### Assignment:
Pull out each line in the entries below that contains the word "series".

═══ Data section ═══

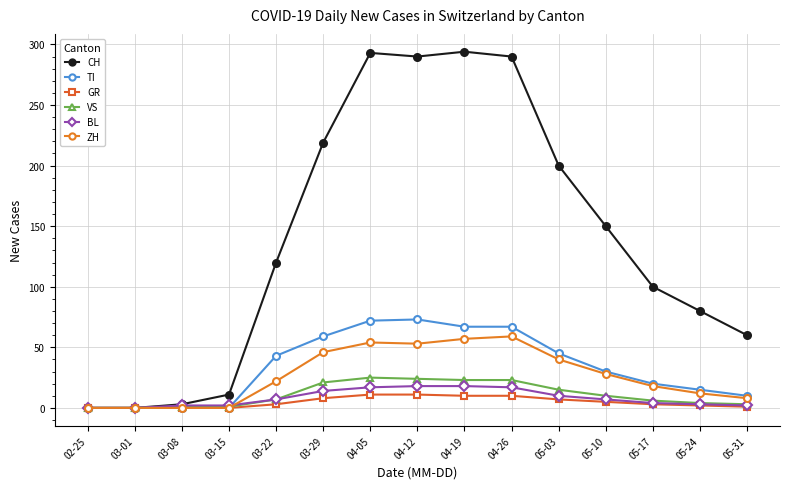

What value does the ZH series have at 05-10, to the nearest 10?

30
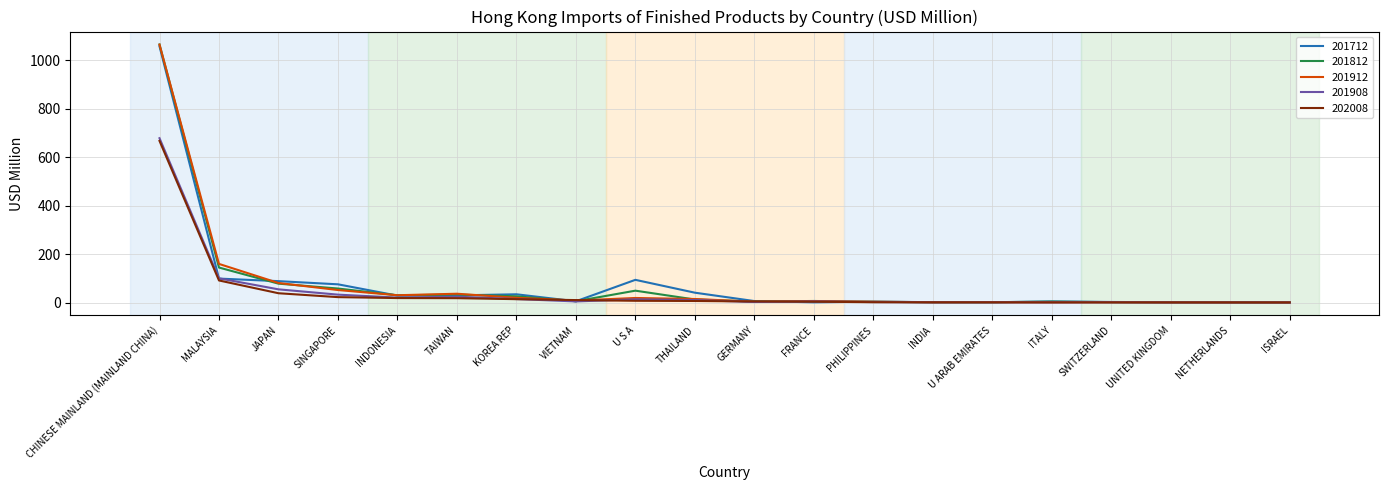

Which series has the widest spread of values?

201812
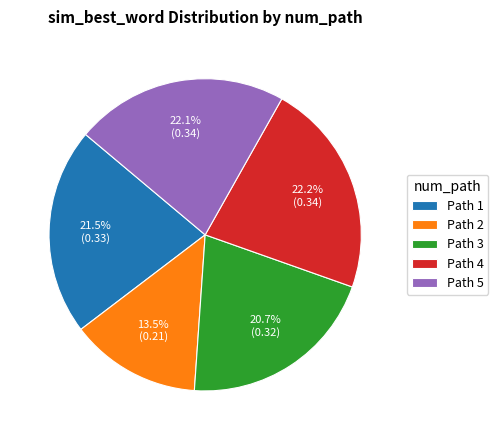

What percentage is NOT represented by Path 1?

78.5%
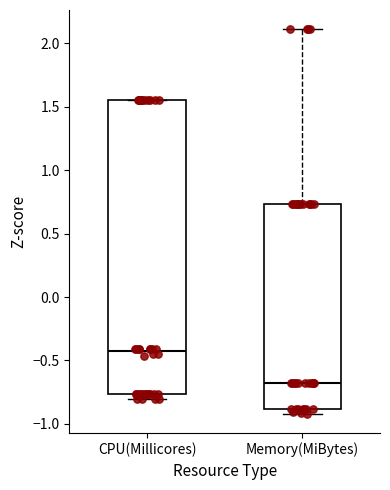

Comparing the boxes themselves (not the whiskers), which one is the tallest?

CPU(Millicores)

═══

### Solution:
What value does the ZH series have at 05-10, to the nearest 10?
Which series has the widest spread of values?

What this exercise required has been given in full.